Why write about divorce rates? Because, while divorce proceedings can be complicated and intricate, the process of dissolving a marriage is, at its core, a personal event. I’ve noticed that a sizable minority of my clients feel alone. They tell me that their parents stayed together, none of their friends are divorced, and they don’t know who to talk to. Sometimes they feel as though they failed to keep the marriage together and that the divorce represents a shortcoming of theirs. In short, they feel like they’re the only person getting divorced. It’s heartbreaking.
I made the below infographic to show that divorce is more common than many people think. If your marriage is struggling, you’re not alone.

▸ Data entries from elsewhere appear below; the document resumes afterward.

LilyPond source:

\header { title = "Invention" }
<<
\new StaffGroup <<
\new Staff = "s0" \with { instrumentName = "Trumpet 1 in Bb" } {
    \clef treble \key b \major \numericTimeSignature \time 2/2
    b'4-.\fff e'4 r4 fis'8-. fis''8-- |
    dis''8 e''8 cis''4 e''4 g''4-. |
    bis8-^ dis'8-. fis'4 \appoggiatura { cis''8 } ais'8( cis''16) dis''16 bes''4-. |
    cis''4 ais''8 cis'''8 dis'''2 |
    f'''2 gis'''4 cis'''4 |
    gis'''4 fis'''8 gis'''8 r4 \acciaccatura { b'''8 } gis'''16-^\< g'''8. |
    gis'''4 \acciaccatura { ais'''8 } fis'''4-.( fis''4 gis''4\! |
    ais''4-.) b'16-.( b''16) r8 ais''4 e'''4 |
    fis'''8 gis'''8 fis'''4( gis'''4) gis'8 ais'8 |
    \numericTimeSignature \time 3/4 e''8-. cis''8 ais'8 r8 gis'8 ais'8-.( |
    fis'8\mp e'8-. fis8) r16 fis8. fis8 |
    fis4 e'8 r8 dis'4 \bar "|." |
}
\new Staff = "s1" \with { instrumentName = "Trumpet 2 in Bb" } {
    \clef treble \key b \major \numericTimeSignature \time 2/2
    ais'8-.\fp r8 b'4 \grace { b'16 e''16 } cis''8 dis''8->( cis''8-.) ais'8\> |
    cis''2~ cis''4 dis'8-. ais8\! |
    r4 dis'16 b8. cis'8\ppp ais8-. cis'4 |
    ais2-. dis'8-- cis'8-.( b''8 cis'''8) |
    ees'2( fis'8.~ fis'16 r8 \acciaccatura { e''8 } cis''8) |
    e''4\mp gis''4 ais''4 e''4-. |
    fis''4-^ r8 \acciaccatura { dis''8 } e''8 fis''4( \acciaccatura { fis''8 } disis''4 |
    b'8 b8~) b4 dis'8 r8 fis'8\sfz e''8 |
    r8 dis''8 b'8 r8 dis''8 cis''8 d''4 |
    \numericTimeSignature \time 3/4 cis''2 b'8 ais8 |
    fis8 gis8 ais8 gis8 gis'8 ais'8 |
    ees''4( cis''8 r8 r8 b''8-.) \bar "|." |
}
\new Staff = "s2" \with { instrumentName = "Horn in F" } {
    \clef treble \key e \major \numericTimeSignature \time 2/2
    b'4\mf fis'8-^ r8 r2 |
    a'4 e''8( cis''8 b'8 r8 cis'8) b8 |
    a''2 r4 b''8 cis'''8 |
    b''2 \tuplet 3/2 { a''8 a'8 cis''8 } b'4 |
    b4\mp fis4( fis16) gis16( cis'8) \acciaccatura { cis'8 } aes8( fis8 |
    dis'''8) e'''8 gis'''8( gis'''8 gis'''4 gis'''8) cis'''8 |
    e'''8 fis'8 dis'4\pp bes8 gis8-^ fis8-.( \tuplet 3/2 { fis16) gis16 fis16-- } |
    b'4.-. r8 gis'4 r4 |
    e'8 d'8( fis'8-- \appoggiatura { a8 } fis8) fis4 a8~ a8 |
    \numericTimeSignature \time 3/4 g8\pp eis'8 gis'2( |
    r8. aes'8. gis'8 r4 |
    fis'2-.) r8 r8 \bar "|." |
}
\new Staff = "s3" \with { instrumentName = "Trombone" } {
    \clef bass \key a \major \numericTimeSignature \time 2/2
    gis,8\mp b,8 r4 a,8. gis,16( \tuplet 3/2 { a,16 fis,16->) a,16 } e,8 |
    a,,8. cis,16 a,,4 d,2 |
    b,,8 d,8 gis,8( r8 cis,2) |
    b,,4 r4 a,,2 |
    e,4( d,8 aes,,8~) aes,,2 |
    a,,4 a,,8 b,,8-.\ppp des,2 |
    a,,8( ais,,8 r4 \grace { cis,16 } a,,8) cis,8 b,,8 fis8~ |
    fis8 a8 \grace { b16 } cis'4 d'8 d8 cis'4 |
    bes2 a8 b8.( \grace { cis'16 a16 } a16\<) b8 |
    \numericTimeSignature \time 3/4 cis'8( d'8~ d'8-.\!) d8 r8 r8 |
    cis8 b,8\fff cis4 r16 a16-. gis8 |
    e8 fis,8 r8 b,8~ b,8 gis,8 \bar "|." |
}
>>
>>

My Un-Scientific Explanation
I should be clear: these theories are based on my experience, not any scientific literature.
Divorce is commonly precipitated by financial insecurity/dishonesty and divergent life goals. That’s not an exhaustive list by any means, but those two factors frequently arise.
We also know that education is correlated with income. Typically, higher educated people earn a higher average income. Likewise, age should show a correlation with income as well. People earn more throughout their careers.
When people get married young, they are still trying to figure out what they want to accomplish in life. Sometimes a couple will grow together, or have their ambitions hammered out such that they are able to find a like-minded mate. However, people’s 20s are often marked as a decade of exploration and finding the right career/lifestyle. My guess is that many people who marry young simply didn’t know what they wanted, both for themselves and in a partner.
Of course, people who marry young are also less likely to have a higher level of education. We know that those families may experience greater levels of income insecurity and financial instability. This, in turn, adds stress to the marriage and increases the likelihood of divorce.
Does this mean that young marriages don’t work? Of course not. Many succeed. And I’m also not saying that a couple has to be rich to succeed. Money is no replacement for love and happiness. The data is interesting, though, and I’d welcome anyone’s theory explaining it.